(Items from a data source)
--

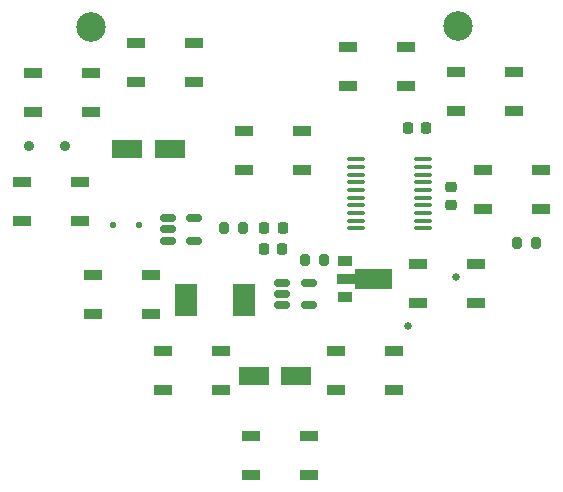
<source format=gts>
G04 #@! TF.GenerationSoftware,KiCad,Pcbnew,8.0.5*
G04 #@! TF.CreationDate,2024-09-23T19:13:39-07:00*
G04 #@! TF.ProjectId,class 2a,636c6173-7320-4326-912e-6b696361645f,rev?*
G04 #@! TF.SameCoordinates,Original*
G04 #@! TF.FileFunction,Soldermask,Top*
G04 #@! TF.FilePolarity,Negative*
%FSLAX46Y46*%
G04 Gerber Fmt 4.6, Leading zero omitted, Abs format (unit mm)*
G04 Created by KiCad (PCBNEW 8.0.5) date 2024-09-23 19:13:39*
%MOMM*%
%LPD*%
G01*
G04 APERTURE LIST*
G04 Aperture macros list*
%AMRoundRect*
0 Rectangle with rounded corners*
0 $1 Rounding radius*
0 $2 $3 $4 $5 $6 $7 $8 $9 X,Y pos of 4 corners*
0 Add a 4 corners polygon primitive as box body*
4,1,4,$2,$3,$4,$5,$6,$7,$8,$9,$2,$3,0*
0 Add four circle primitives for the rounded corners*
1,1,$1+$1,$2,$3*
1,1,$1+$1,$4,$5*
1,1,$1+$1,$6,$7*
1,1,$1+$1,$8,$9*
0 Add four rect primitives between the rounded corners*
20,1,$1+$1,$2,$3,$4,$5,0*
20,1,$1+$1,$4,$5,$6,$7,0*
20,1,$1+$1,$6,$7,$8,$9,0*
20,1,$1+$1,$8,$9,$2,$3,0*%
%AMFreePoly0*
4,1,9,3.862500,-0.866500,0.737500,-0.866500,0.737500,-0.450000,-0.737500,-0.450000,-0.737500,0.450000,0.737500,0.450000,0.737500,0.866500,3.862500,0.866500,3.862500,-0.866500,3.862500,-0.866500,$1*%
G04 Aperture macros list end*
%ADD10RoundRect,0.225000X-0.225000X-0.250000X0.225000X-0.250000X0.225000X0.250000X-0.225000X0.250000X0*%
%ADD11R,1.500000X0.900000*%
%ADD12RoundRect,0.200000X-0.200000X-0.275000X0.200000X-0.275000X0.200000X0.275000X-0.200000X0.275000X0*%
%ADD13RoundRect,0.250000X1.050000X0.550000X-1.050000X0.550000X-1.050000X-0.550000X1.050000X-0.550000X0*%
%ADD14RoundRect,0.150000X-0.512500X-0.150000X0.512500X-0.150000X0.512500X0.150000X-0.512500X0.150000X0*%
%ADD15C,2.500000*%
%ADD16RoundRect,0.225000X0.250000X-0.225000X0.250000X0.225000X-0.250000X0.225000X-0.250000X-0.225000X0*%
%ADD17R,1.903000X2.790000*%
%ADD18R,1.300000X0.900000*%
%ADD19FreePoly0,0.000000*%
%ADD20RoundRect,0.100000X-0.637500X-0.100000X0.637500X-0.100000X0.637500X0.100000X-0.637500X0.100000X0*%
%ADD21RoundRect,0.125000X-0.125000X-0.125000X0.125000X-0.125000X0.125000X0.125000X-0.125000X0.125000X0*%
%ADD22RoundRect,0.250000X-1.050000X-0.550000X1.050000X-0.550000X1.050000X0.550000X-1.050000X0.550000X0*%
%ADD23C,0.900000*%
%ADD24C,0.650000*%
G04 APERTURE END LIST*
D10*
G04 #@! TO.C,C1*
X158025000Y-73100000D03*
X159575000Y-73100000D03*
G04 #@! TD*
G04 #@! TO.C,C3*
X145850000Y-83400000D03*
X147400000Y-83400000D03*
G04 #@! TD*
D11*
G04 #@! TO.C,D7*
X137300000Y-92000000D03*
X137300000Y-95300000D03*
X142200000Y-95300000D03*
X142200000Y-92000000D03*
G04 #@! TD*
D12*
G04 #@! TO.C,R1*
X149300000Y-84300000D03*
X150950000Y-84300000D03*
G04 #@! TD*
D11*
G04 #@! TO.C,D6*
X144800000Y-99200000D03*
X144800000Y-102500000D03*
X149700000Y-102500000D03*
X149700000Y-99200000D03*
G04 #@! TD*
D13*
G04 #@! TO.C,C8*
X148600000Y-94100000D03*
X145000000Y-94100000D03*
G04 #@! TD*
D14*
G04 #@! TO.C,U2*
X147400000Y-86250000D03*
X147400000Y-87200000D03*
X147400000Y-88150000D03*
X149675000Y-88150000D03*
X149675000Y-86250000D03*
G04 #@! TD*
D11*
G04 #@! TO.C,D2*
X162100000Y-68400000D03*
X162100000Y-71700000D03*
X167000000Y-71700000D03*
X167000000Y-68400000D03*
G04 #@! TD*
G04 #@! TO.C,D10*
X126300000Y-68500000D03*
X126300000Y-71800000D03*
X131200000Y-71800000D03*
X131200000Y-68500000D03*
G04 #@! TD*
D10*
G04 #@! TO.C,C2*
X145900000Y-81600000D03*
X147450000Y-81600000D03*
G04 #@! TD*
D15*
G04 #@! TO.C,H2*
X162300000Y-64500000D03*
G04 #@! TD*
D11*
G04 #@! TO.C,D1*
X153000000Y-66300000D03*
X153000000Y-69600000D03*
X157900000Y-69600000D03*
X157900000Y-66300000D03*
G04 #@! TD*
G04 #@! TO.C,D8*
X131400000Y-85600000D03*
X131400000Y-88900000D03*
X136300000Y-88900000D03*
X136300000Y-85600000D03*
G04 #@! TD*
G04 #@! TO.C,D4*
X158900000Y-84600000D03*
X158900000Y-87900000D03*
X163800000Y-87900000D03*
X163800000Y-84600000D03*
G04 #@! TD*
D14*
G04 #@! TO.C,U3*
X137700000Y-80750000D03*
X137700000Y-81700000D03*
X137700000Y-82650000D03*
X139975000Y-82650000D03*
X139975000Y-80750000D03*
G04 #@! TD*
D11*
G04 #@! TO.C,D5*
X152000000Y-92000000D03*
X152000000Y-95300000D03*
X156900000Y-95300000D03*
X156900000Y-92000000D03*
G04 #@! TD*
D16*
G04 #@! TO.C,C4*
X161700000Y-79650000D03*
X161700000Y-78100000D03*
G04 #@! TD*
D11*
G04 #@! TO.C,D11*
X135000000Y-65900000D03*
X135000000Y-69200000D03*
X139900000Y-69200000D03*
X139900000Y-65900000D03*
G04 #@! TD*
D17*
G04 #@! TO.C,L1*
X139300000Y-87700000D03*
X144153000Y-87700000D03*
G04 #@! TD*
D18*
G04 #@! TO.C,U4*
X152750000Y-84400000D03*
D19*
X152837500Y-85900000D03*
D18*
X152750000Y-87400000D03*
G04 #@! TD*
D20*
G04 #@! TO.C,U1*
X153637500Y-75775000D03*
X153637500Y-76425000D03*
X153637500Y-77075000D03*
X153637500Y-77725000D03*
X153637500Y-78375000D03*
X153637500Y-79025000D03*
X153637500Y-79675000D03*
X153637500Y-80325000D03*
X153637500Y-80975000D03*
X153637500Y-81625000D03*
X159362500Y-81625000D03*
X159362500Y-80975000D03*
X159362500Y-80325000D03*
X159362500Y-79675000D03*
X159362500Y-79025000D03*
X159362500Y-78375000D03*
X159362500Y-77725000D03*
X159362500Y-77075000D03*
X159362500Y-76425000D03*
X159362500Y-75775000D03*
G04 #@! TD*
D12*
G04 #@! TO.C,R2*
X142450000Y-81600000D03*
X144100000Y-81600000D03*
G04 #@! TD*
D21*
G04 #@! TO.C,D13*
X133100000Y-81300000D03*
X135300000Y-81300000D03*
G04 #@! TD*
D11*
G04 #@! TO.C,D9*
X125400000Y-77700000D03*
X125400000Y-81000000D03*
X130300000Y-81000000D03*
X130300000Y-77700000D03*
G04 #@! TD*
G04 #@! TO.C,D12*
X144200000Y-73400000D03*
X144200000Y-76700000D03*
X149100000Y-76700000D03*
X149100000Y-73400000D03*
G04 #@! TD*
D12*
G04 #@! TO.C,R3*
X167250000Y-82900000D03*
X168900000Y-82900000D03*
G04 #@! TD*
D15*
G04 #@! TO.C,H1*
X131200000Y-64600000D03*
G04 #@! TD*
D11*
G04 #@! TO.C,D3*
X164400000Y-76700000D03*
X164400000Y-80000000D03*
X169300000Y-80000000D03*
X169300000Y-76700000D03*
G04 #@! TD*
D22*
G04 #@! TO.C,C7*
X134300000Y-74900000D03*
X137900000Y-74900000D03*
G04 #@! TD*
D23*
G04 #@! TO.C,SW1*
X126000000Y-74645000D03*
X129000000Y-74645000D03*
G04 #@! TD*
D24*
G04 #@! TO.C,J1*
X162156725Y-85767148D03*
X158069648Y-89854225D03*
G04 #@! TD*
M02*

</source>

--

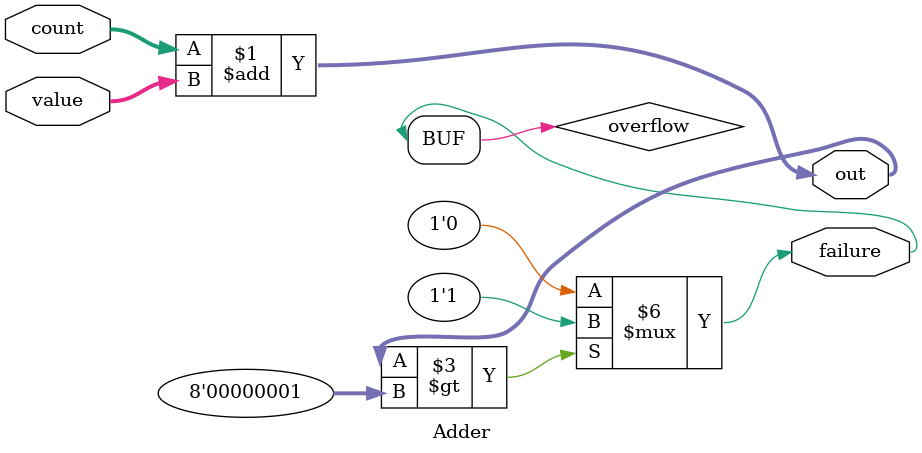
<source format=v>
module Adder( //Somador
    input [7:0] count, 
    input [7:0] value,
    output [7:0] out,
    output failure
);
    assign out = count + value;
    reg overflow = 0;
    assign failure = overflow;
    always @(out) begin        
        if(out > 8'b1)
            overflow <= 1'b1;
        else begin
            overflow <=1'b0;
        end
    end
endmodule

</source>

--

EXERCISE - Look through the entries above, and wherever a line holds the word "primitives", copy it.

ANSWER BOX -
0 Add four circle primitives for the rounded corners*
0 Add four rect primitives between the rounded corners*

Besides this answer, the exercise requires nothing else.